Coleman Warren, president of UA's Associated Student Government, at the event Monday said the February email was a "failure."

"We've been so far behind on supporting survivors of sexual assault, and where should we be going? What's the future look like? Our future should look like a campus where sexual assault is reported because survivors actually trust the Title IX office, and it's going to take a lot to build that trust," Warren said.

Warren also spoke about the role of students, describing how the campus in the future should be one "where sexual assault is less common, because our community is aware of what consent is, and how to protect each other."

He also used the word "failure" to describe a legal settlement that gained notoriety when a recent graduate called out the university on social media for paying $20,000 to a former student found responsible under university policy for assaulting her.

Gillian Gullett, a May 2020 graduate, on social media criticized the payment and the university for failing to update her about settlement talks with the former student identified in court documents as "John Doe." Gullett has given the Democrat-Gazette permission to use her name.

Warren, a senior from Farmington, helped Gullett and the previous academic year's student body president, Julia Nall, in creating the online petition this past spring, which he referred to Monday as "in many ways" the "minimum" response from the university.

One of the petition's demands called for the creation of a fund to assist campus survivors of sexual violence, and UA has seeded such a fund with $20,001, a spokesman has said.

The "John Doe" former student had filed a lawsuit in federal district court claiming that gender discrimination and a lack of due process led to the university wrongly sanctioning him for misconduct.

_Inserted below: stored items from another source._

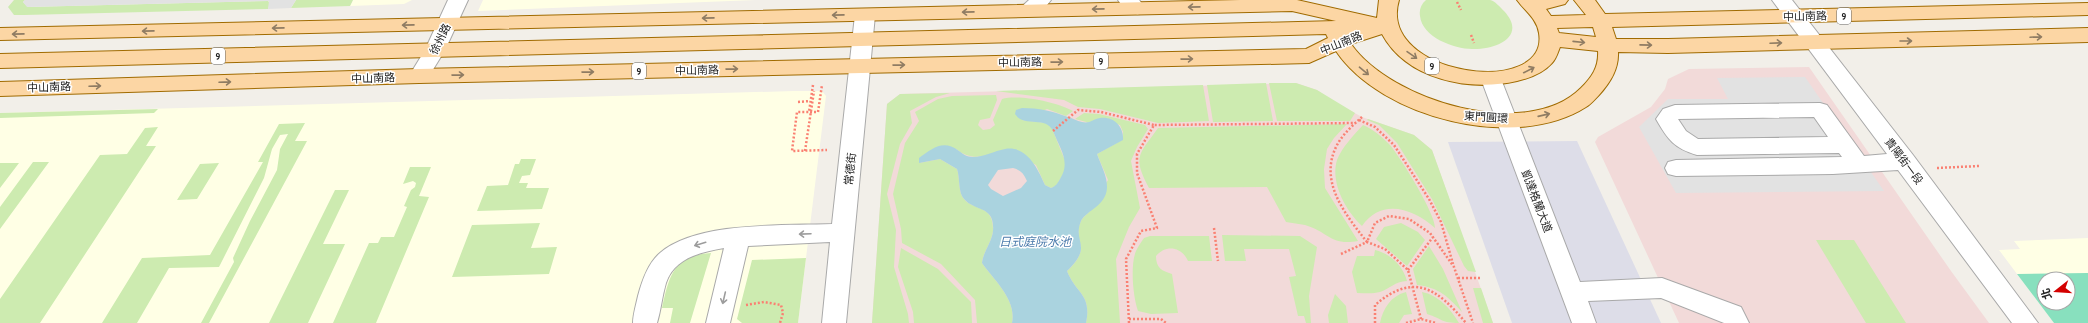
<svg xmlns="http://www.w3.org/2000/svg" width="2088" height="323" font-family="'PT Sans Narrow','Noto Sans TC',sans-serif">
<style>
.commercial{fill:#f2dad9}
.education{fill:#ffffe5;fill-rule:evenodd}
.grass{fill:#cdebb0}
.pitch{fill:#88e0be;fill-rule:evenodd}
.parking{fill:#e2e2e2}
.plaza{fill:#dddde8}
.water{fill:#aad3df;fill-rule:evenodd}
.lines{fill:none;stroke-linecap:round;stroke-linejoin:round}
.minor-casing{stroke:#a9a9a9;stroke-width:2}
.major-casing{stroke:#a06b00;stroke-width:2}
.path{stroke:#fa8072;stroke-width:2.5;stroke-dasharray:2 2;stroke-linecap:butt}
.minor{fill:#fff;fill-rule:evenodd}
.major{fill:#fcd6a4;fill-rule:evenodd}
.oneway{stroke:#8f7c63}
.oneway2{stroke:#9c9c9c}
.labels{text-anchor:middle;dominant-baseline:central;stroke-width:3;stroke-linejoin:round;paint-order:stroke}
.shield{fill:#fff;stroke:#646464;stroke-width:1}
.shield-label{font-size:10px;font-weight:bold;fill:#222}
.street-label{font-size:11px;fill:#222;stroke:#fff}
.water-label{font-size:12px;font-style:italic;fill:#4a7aab;stroke:#fff}
</style>
<rect width="100%" height="100%" fill="#f2efe9"/>
<path class="commercial" d="M1809 67 1951 271 1989 323H1679L1595 142 1598 137 1651 107 1665 89 1668 79 1689 69Z
M1296 83 1317 90 1331 100 1362 117 1414 135 1432 150 1493 323H872L887 104 900 94Z"/>
<path class="education" d="M353 0H412L404 4 350 6Z
M483 0H756L478 11Z
M794 91H822L826 96 798 323H0V113Z
M2088 238V323H2054L1999 250 2020 249 2014 241ZM2044 279H2068V303H2044Z"/>
<path class="grass" d="M14 0H25L23 2 28 7 268 1 270 3 268 9 24 15H14L8 7Z
M296 0H353L350 6 291 8Z
M1426 0C1441 0 1456 0 1471 0 1477 0 1484 0 1490 0 1495 1 1500 7 1504 11 1528 37 1495 50 1472 49 1454 49 1422 37 1420 16 1419 10 1421 4 1426 0Z
M1266 83 1273 121 1213 122 1207 85Z
M1269 83H1296L1317 90 1355 113 1350 121H1277Z
M1203 85 1209 121 1158 123 1100 109 1078 107 1064 100 996 91Z
M950 93 936 97 910 111 912 123 900 144 887 194 896 230 894 267 908 314 909 323H872L887 104 900 94Z
M996 95 997 100 990 118 980 120 978 125 983 130 990 129 995 125 993 120 1002 99C1019 94 1057 102 1073 111L1066 116 1047 109 1022 120 1046 123 1051 126 1066 163V170L1056 186 1051 188 1045 185 1036 165 1006 149C986 155 974 163 956 149L919 163 940 159 957 169C960 177 958 193 964 199 975 212 994 204 993 231 992 242 983 252 982 263 994 280 1017 300 1012 323H977L975 300 941 264 902 243 901 229 893 194 905 143 919 121 915 112 938 99 952 96Z
M158 109 154 113 0 118V113Z
M1084 113 1099 114 1145 125 1148 129 1137 147 1131 161 1140 208 1129 227 1116 259 1120 323H1086C1092 294 1076 294 1067 271 1094 246 1071 242 1081 221 1082 218 1086 215 1089 212 1095 202 1101 191 1108 180L1097 154 1122 140 1123 132 1120 125 1097 119 1090 123 1075 119Z
M1368 119 1414 135 1432 150 1476 272 1468 271 1464 266 1432 199 1397 143 1379 125 1367 120Z
M305 123 295 141H307L209 323H201L234 262 233 258 250 221 277 170 280 149 288 134 280 135 272 149 264 178 219 267 169 268 137 323H102L142 258 210 255 263 162H258L279 124Z
M1347 124 1334 138 1327 149 1324 169 1325 188 1358 241C1330 246 1329 232 1305 225 1299 224 1292 223 1286 222L1267 187 1149 188C1132 156 1139 155 1158 128Z
M1363 125C1373 129 1382 137 1390 145 1400 157 1436 214 1435 228 1413 208 1381 198 1362 226 1346 211 1330 183 1337 160 1342 147 1354 135 1363 125Z
M158 127 146 146H156L40 323H0V299L100 155 127 154 145 128Z
M521 159H536L530 175 522 176 519 183H528L526 188H549L542 209 477 211 487 186 508 185 515 164H519Z
M33 162H49L0 229V207Z
M0 163H19L0 188Z
M219 163 197 199 177 200 200 164Z
M410 167H431L419 196 429 197 376 323H333L369 243H378L381 237H394L407 207 404 206 411 190 415 187 416 183 413 181 403 184Z
M335 190H349L323 244H345L308 323H269Z
M540 223 531 248 557 247 549 274 452 277 472 225Z
M1401 223 1418 232 1425 240 1407 266 1376 239 1384 227Z
M1222 235 1300 236 1317 247 1309 296 1311 323H1306L1304 316H1298L1289 277 1296 276 1289 249H1244L1246 261H1225Z
M1150 236H1209L1212 261H1188C1182 247 1166 244 1156 256 1156 268 1162 271 1172 274L1178 313 1151 314 1138 311C1133 297 1130 265 1136 251 1138 247 1141 242 1144 238Z
M1816 240H1854L1906 323H1866Z
M1429 246 1443 269 1462 312C1447 296 1440 288 1417 285L1413 269Z
M901 248 938 269 971 302 972 323H914L913 312 898 267Z
M1375 250C1391 254 1403 266 1407 281 1394 282 1391 288 1380 292 1373 294 1365 293 1357 293L1352 272 1357 256H1374Z
M711 253 690 323H670L673 308H662C669 277 673 255 711 253Z
M806 258 798 323H742L737 319 752 260Z
M1473 288H1481L1493 323H1483Z
M1406 292 1412 314 1404 315 1399 323H1380C1383 308 1391 296 1406 292Z
M1422 292C1438 295 1451 309 1459 323 1441 323 1443 319 1427 314Z
M1335 294 1346 306 1348 323H1329L1328 315Z"/>
<path class="pitch" d="M2088 273V323H2054L2017 274ZM2044 279H2068V303H2044Z"/>
<path class="parking" d="M25 0H309H296L291 8 268 9 269 1 27 7 23 2Z
M1805 77 1884 191 1676 193 1639 127 1668 99H1728L1717 78Z"/>
<path class="plaza" d="M1577 141 1661 323H1512L1448 142Z"/>
<path class="water" d="M1022 108C1039 108 1052 111 1068 117 1072 118 1077 121 1082 122 1090 124 1093 119 1100 118 1113 116 1124 126 1123 140L1097 154C1104 173 1116 191 1096 207 1091 211 1083 216 1081 221 1072 243 1094 245 1067 271 1076 294 1092 294 1086 323H1012C1017 300 994 280 982 263 983 252 992 242 993 231 995 205 975 212 964 199 958 193 960 177 957 169L940 159 919 163V158C933 148 943 139 959 151 963 154 967 157 973 157 984 157 994 151 1005 149 1027 145 1038 169 1045 185L1051 188C1056 186 1057 184 1060 179 1071 162 1060 149 1053 131 1046 115 1024 128 1015 114L1016 110ZM1013 168C1021 170 1024 174 1027 181L1021 188 1003 196 991 189 988 185 998 170Z"/>
<g class="lines">
<defs>
<path id="minor" d="M448 0H468L445 50 426 81 419 83 412 81 409 76 425 50Z
M1029 0H1051C1044 10 1032 19 1020 15L1017 11Z
M1118 0H1139L1147 9 1144 13C1132 17 1125 10 1118 0Z
M1772 0H1792L1913 155 2038 323H2012L1898 170 1833 174 1676 176 1668 174 1665 168 1668 162 1676 160 1842 157 1839 153 1697 155C1674 148 1668 140 1656 119L1663 109 1675 105 1820 103 1827 105 1864 156 1887 154ZM1814 117 1828 137 1698 139 1686 131 1678 119Z
M865 9 872 11 875 15 846 323H822L830 242 748 246 730 323H706L724 248C701 252 674 258 666 283 662 296 661 310 657 323H633C633 315 636 305 638 296 642 281 648 263 660 253 697 221 785 226 832 224L855 15 858 11Z
M1491 72 1498 74 1501 79 1580 282 1662 278 1741 307 1749 323H1724L1661 298 1588 301 1596 323H1572L1481 79 1484 74Z"/>
<path id="major" d="M1240 0H1297L1377 18 1379 0H1399C1376 76 1550 99 1539 33 1537 19 1525 11 1517 0H1568L1565 4 1546 9 1551 16 1586 15 1574 0H1595L1605 14 2088 3V15L1612 27 1616 39H1668L2088 28V42L1668 53 1618 52C1619 69 1610 83 1599 95 1595 99 1591 104 1586 107 1516 152 1381 118 1336 51L1309 63 419 83 0 96V82L419 69 1306 49 1328 38 1326 34 0 68V54L1336 21 1292 11 0 40V28ZM1593 27 1596 37 1559 33 1557 28ZM1382 34C1407 80 1470 92 1517 81 1530 78 1543 73 1552 63 1556 59 1558 52 1560 47L1598 51C1599 67 1592 77 1581 88 1527 142 1391 101 1351 44Z"/>
</defs>
<use href="#minor" class="minor-casing"/>
<use href="#major" class="major-casing"/>
<path class="path" d="M1457 2 1461 10
M1471 35 1474 43
M813 85 809 112H797L792 151 827 150
M798 102 810 101
M810 112H818L822 85
M1362 117C1353 125 1343 134 1337 145 1318 181 1345 214 1367 242L1375 223 1389 216 1409 219 1430 233 1454 267 1473 323
M1359 120 1375 127 1394 145 1429 199 1441 222 1453 264
M1053 131 1078 110 1101 112 1154 125
M805 151 814 91
M1937 168 1979 166
M1214 228 1218 261
M1341 254 1367 242 1385 249 1408 270 1421 319
M1408 270 1433 237
M1458 278H1482
M746 305 764 302 781 305 783 313 780 323
M1129 319H1161L1166 323
M1129 323 1126 259 1141 231 1157 228 1137 173V154L1154 125 1356 123
M1375 323V305C1414 272 1437 288 1466 323
M1406 323 1421 319 1436 323"/>
<use href="#minor" class="minor"/>
<use href="#major" class="major"/>
</g>
<defs><path id="oneway-shaft" d="M-6 0H5M1.5-3L5.5 0L1.5 3" fill="none" stroke-width="1.6" stroke-linecap="round" stroke-linejoin="round"/></defs>
<g class="oneway">
<use href="#oneway-shaft" transform="translate(1194 7) rotate(179)"/>
<use href="#oneway-shaft" transform="translate(1098 9) rotate(179)"/>
<use href="#oneway-shaft" transform="translate(968 12) rotate(179)"/>
<use href="#oneway-shaft" transform="translate(838 15) rotate(179)"/>
<use href="#oneway-shaft" transform="translate(708 18) rotate(179)"/>
<use href="#oneway-shaft" transform="translate(408 25) rotate(179)"/>
<use href="#oneway-shaft" transform="translate(278 28) rotate(179)"/>
<use href="#oneway-shaft" transform="translate(148 31) rotate(179)"/>
<use href="#oneway-shaft" transform="translate(18 34) rotate(179)"/>
<use href="#oneway-shaft" transform="translate(2036 37) rotate(-2)"/>
<use href="#oneway-shaft" transform="translate(1906 41)"/>
<use href="#oneway-shaft" transform="translate(1579 42) rotate(6)"/>
<use href="#oneway-shaft" transform="translate(1776 43) rotate(-2)"/>
<use href="#oneway-shaft" transform="translate(1646 45) rotate(1)"/>
<use href="#oneway-shaft" transform="translate(1412 55) rotate(35)"/>
<use href="#oneway-shaft" transform="translate(1187 59) rotate(-1)"/>
<use href="#oneway-shaft" transform="translate(1057 62) rotate(-1)"/>
<use href="#oneway-shaft" transform="translate(899 65) rotate(-1)"/>
<use href="#oneway-shaft" transform="translate(732 69) rotate(-1)"/>
<use href="#oneway-shaft" transform="translate(1529 70) rotate(-27)"/>
<use href="#oneway-shaft" transform="translate(1364 71) rotate(40)"/>
<use href="#oneway-shaft" transform="translate(588 72) rotate(-1)"/>
<use href="#oneway-shaft" transform="translate(458 75) rotate(-1)"/>
<use href="#oneway-shaft" transform="translate(225 82) rotate(-2)"/>
<use href="#oneway-shaft" transform="translate(95 86) rotate(-2)"/>
<use href="#oneway-shaft" transform="translate(1544 115) rotate(-13)"/>
</g>
<g class="oneway2">
<use href="#oneway-shaft" transform="translate(805 234) rotate(178)"/>
<use href="#oneway-shaft" transform="translate(700 244) rotate(163)"/>
<use href="#oneway-shaft" transform="translate(724 298) rotate(103)"/>
</g>
<g class="labels">
<g class="shield">
<rect x="1837" y="8" width="14" height="16" rx="3"/>
<rect x="211" y="48" width="14" height="16" rx="3"/>
<rect x="1094" y="53" width="14" height="16" rx="3"/>
<rect x="1425" y="58" width="14" height="16" rx="3"/>
<rect x="632" y="63" width="14" height="16" rx="3"/>
</g>
<g class="shield-label">
<text x="1844" y="16">9</text>
<text x="218" y="56">9</text>
<text x="1101" y="61">9</text>
<text x="1432" y="66">9</text>
<text x="639" y="71">9</text>
</g>
<g class="street-label">
<text transform="translate(1805 16) rotate(-1)">中山南路</text>
<text transform="translate(440 39) rotate(-64)">徐州路</text>
<text transform="translate(1341 43) rotate(-22)">中山南路</text>
<text transform="translate(1020 62) rotate(-1)">中山南路</text>
<text transform="translate(697 70) rotate(-1)">中山南路</text>
<text transform="translate(373 78) rotate(-2)">中山南路</text>
<text transform="translate(49 87) rotate(-2)">中山南路</text>
<text transform="translate(1486 117) rotate(4)">東門圓環</text>
<text transform="translate(1904 161) rotate(53)">貴陽街一段</text>
<text transform="translate(850 169) rotate(-84)">常德街</text>
<text transform="translate(1537 201) rotate(69)">凱達格蘭大道</text>
</g>
<g class="water-label">
<text x="1035" y="241">日式庭院水池</text>
</g>
</g>
<g transform="translate(2056 291) rotate(253)"><circle r="19" fill="#ffffff" stroke="#a7a7a7"/>
<path d="M0-3L7 15L0 10L-7 15Z" fill="#d40000"/>
<text y="-6" font-size="11" font-weight="bold" text-anchor="middle" fill="#222222">北</text>
</g>
</svg>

Court documents stated "Doe" was allowed to graduate but required "to complete Title IX training, 10 hours of community service and an online sexual violence accountability course."

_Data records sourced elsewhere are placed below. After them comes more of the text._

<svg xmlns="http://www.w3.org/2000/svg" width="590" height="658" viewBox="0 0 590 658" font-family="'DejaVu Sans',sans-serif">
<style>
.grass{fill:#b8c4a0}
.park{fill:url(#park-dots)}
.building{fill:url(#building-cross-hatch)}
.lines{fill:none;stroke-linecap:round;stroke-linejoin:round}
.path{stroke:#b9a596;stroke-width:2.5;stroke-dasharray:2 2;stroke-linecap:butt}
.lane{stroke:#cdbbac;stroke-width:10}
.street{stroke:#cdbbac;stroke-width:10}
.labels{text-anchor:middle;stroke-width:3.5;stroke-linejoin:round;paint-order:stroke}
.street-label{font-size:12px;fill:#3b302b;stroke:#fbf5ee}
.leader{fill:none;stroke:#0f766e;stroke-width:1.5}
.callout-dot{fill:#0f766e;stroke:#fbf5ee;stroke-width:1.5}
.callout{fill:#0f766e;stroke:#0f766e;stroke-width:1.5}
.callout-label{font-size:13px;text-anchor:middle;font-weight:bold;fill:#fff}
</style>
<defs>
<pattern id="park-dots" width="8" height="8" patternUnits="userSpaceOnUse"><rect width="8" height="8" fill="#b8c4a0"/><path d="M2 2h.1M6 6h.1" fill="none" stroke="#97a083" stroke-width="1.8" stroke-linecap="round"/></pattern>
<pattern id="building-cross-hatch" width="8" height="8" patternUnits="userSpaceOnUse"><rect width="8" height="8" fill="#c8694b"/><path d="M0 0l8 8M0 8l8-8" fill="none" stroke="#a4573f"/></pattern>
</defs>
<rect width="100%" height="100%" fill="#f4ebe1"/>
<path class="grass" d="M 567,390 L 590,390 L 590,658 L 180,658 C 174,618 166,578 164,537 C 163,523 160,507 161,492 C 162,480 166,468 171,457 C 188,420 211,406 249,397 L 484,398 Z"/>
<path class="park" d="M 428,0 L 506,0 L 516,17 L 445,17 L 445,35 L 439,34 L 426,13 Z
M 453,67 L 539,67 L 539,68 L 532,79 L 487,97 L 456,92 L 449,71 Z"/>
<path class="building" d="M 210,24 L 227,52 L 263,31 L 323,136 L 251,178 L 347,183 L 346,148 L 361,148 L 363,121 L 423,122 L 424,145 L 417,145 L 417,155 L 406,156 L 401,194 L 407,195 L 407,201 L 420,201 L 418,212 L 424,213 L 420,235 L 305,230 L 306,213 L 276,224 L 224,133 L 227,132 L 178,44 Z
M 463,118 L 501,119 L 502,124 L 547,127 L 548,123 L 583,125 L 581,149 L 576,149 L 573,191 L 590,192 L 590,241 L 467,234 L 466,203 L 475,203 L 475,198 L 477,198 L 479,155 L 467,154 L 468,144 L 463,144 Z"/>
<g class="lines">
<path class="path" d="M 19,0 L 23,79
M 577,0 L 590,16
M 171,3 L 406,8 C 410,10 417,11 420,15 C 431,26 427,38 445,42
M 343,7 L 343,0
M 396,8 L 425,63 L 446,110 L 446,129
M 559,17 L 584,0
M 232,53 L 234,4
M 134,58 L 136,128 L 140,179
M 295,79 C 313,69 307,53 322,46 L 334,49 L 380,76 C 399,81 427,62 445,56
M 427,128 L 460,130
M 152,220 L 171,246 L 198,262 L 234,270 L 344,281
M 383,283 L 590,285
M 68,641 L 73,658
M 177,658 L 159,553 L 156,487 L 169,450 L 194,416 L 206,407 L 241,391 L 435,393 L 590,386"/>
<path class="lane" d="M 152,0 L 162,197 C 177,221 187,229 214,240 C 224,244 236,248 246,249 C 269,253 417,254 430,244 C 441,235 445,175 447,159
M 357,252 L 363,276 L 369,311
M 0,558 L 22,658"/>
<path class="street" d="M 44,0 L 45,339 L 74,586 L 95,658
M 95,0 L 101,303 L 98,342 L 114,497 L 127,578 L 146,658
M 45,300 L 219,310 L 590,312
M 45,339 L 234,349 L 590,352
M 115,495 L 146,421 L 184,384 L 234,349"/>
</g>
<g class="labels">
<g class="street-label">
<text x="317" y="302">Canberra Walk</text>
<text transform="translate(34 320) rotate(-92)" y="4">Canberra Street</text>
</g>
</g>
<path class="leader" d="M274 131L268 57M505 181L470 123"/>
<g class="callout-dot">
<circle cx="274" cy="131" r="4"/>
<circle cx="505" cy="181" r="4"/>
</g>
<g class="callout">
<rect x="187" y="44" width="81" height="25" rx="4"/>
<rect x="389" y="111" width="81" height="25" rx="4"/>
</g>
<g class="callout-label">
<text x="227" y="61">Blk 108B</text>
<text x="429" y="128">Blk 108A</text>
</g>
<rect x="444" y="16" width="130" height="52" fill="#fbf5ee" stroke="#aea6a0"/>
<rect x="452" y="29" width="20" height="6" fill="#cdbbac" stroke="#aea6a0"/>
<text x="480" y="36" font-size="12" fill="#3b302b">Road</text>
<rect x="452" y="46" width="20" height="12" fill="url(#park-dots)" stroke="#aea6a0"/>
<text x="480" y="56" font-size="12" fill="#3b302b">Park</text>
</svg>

A campus panel in 2018 found him responsible for violating the school's sexual harassment and sexual misconduct policy by a 2-1 vote, doing so on appeal after UA's Title IX coordinator at the time had found him not responsible. The university uses a preponderance-of-evidence standard, so cases are decided based on whether something is more likely than not to have occurred.

The settlement paid to "Doe" came after a federal appeals court ruled that his lawsuit could continue despite a district judge's earlier dismissal of the case. No criminal charges were ever filed against "Doe."

CASE TOTALS

Amanda McQuitty, the student president of UA's Panhellenic Council, on Monday said students should speak out against sexual assault. The council includes representatives from sororities on a campus where about half of all women first-year students join a sorority, according to university data.

"It's on us to continue the conversation and speak loudly against sexual violence that occurs on our campus. It's on us to hold each other accountable," McQuitty said. John Wilson, president of UA's Interfraternity Council, also spoke Monday against sexual assault.

UA's recently published annual security report listed eight reported rapes in 2020, plus five cases categorized as fondling.

Experts say, however, that yearly statistical reports fail to capture the full extent of sexual assault.

Nationally, one out of every three sexual assaults were reported to police in 2019, according to U.S. Department of Justice data based on crime victimization surveys. Researchers studying campus sexual assault have also found undercounts in reported cases when compared with results from student surveys.

In a 2017 UA survey, students were asked, "Have you experienced sexual contact without your consent since you became a student at this school?" A total of 266 students answered yes, or 15% out of 1,772 who answered the question.

This fall semester, UA has launched a survey to gauge students' sense of belonging on a campus with a total fall enrollment that topped 29,000 students.

"Without safety, students cannot feel like they belong," Warren said. "And if we're not supporting survivors of sexual assault, we do not have safety on this campus. We cannot create belonging."